If I run this for a year and don't need another rescue block in 2027, that's the real win.
Where I Am Now
First 12 days of this round.
Weight: 120 to 113.8 kilos. Mostly water and inflammation dropping early on — real fat loss kicks in around week three.
Sleep: Garmin score went from volatile to consistently High. Sleep is the single best indicator that the protocol is working.
Steps: hitting the 12,000 daily target. Last year's average was 9,220.
Target by June 22: 106 to 108 kilos. Target by end of August after a second block: 100 kilos.
Why I'm Writing This
Not to convince anyone to go carnivore. Not to sell a protocol or a supplement.
I'm writing this because the first time I did it, I had no roadmap for the exit, overdosed on electrolyte pills because the internet said to, and lost everything I'd gained within a year. If this post helps one person avoid those mistakes, it was worth writing. For my full daily routine outside of carnivore — sleep, training, supplements, and mental health — read what actually works as an entrepreneur.

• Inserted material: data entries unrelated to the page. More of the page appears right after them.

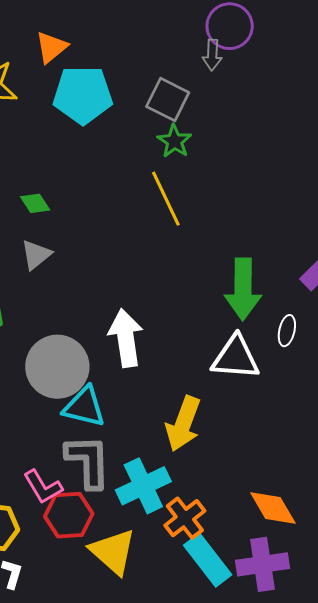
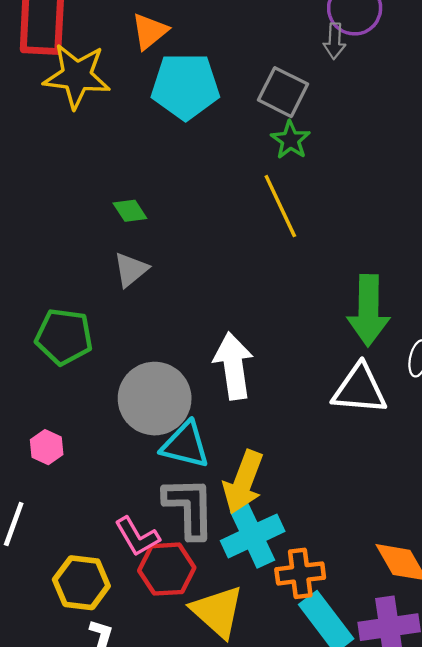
yellow arrow: (183, 424) -> (243, 482), moved
orange cross: (185, 518) -> (300, 573), turned 30

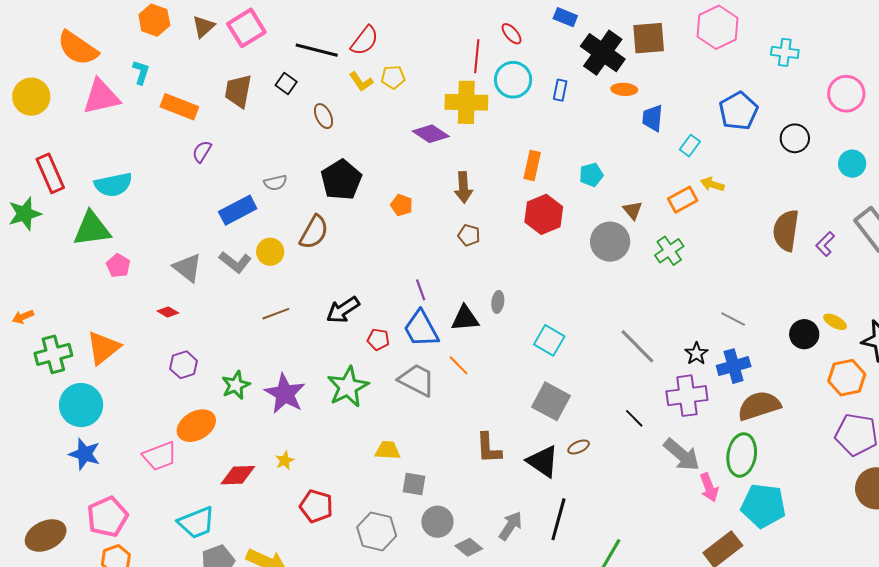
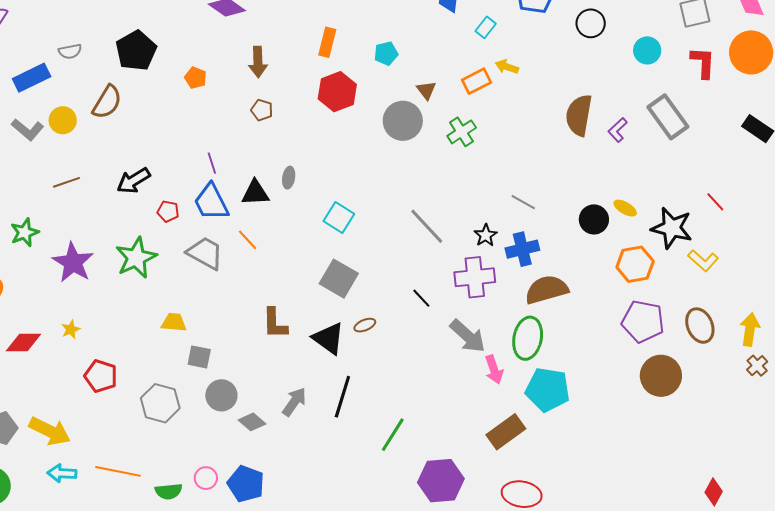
green star: (236, 385) -> (25, 233), moved

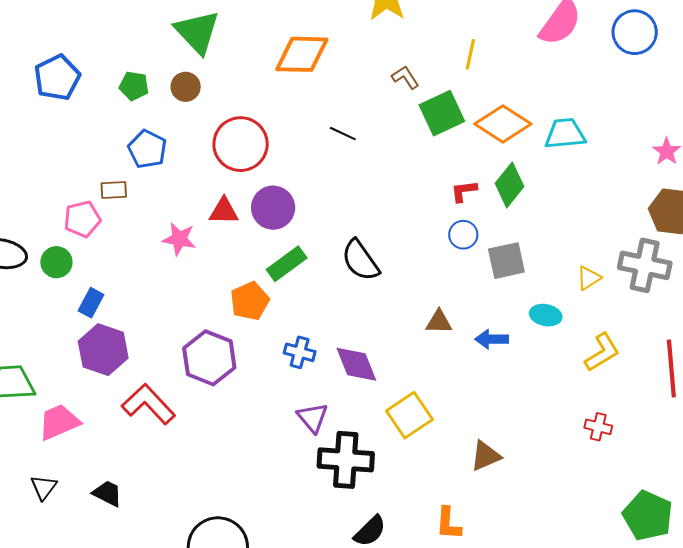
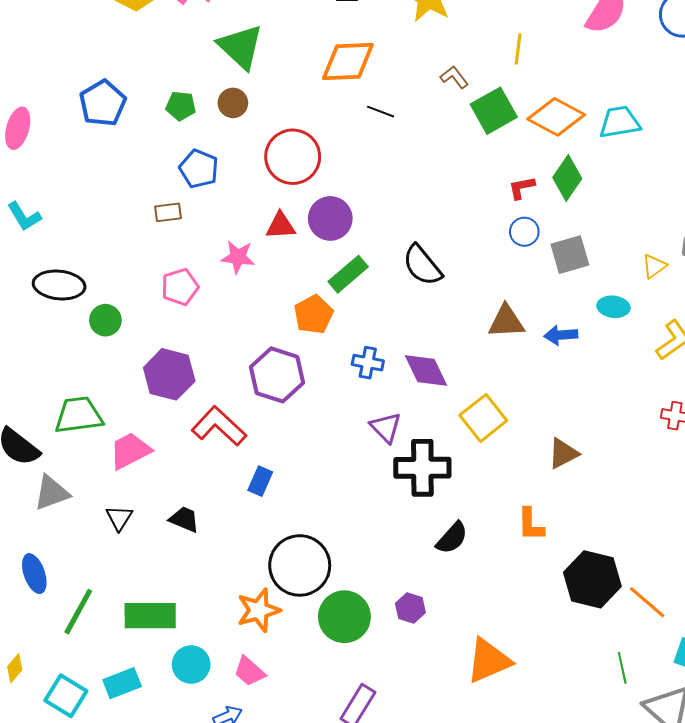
black line: (343, 134) -> (381, 112), moved
pink pentagon: (82, 219) -> (180, 287), moved
green circle: (56, 262) -> (105, 320), moved
blue rectangle: (91, 303) -> (260, 481), moved
brown triangle: (439, 322) -> (506, 321), size x1.4

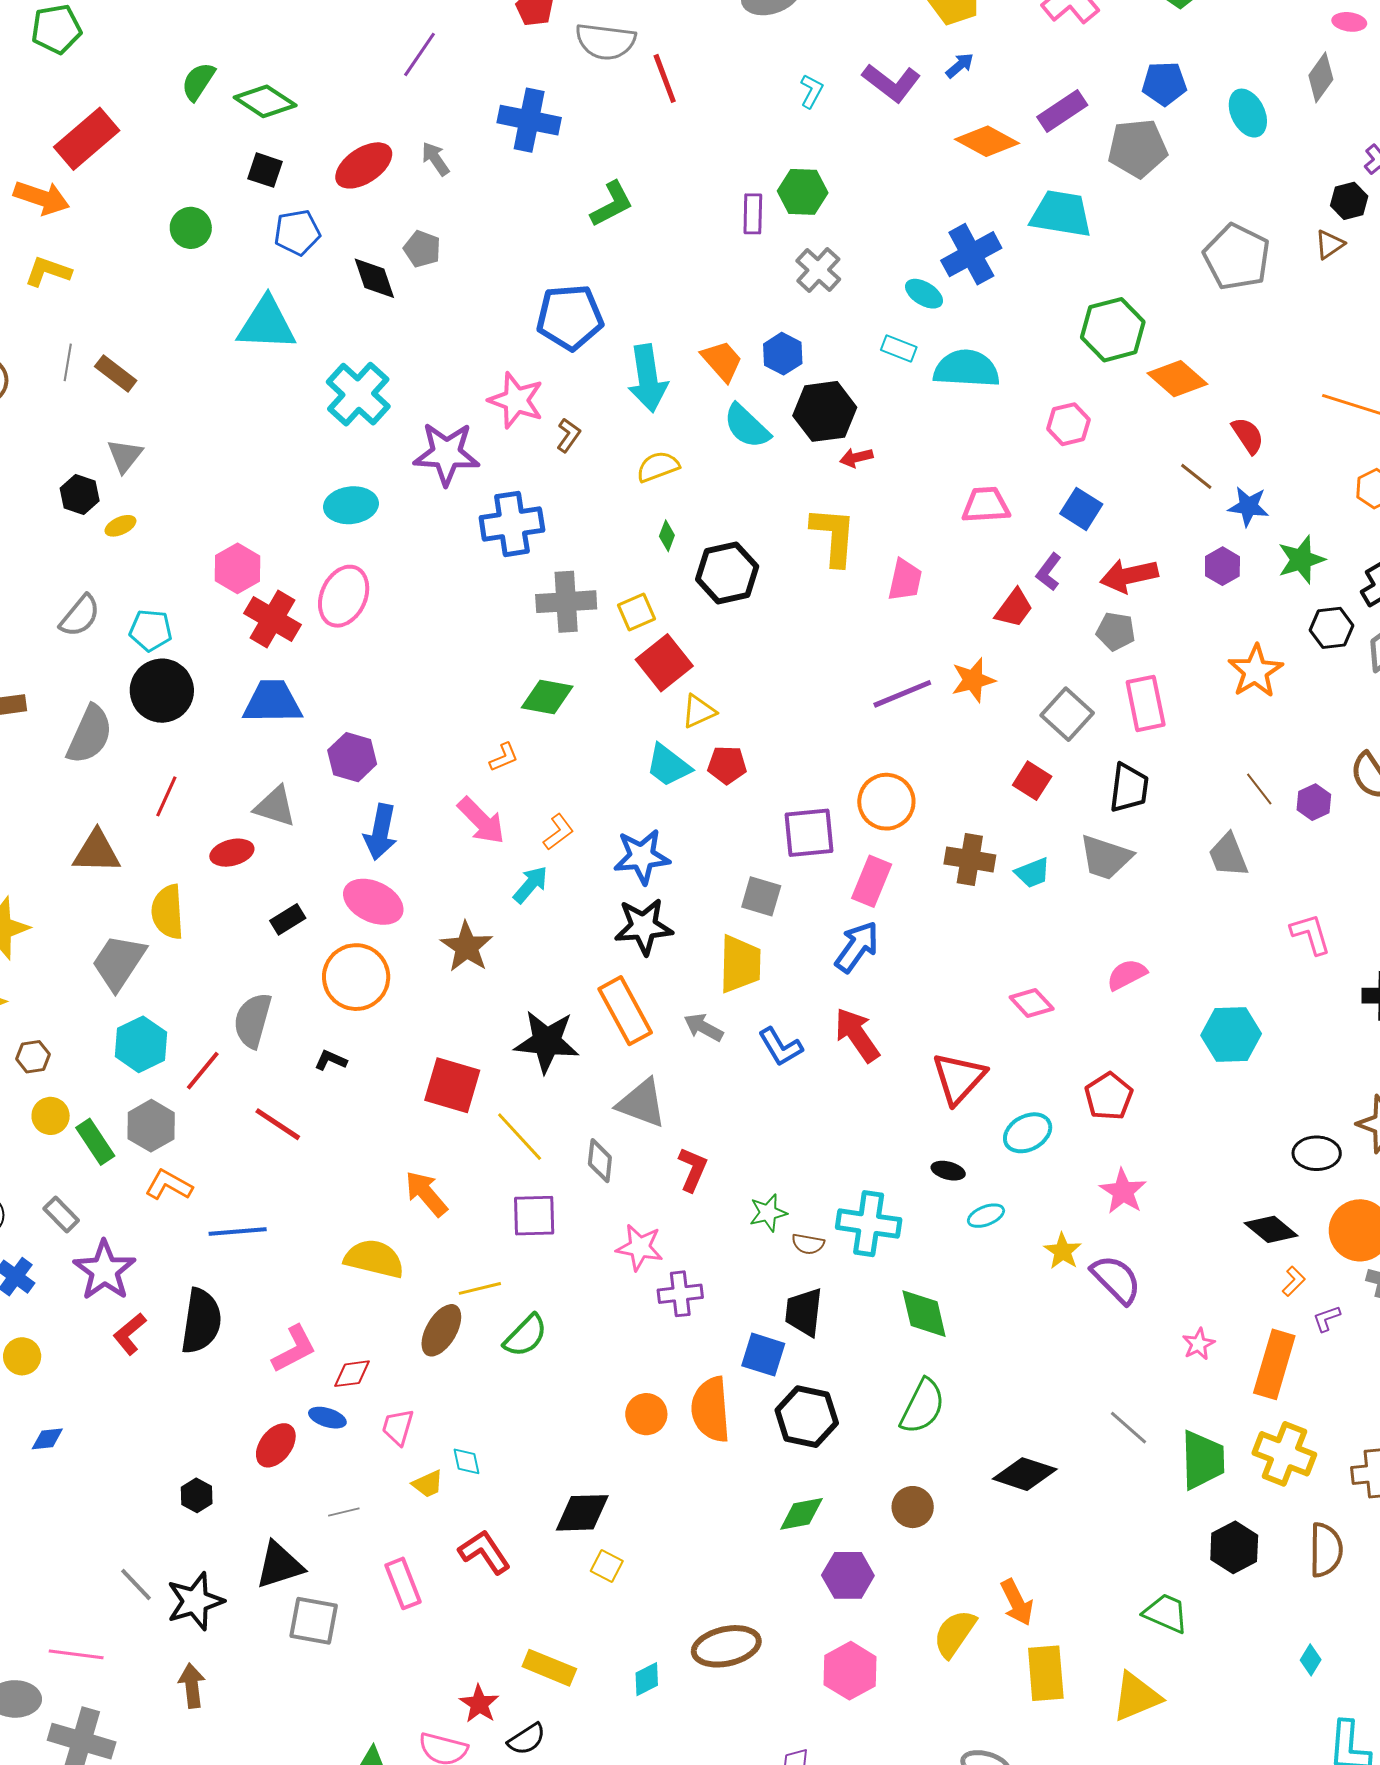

If you're considering carnivore, my honest advice: don't do it as a lifestyle. Do it as a tool. Two or three months, deliberate and disciplined. Then exit gradually, hold a high baseline, and run it again next year if you need to.
The first time you do it, you'll feel like you discovered something. By the third time, you'll realize the discovery isn't carnivore. It's what carnivore reveals about how good your body is allowed to feel when you stop messing with it.
I'll write a follow-up in three months with the end-of-block numbers. If the exit goes well this time, that post will be the most important one.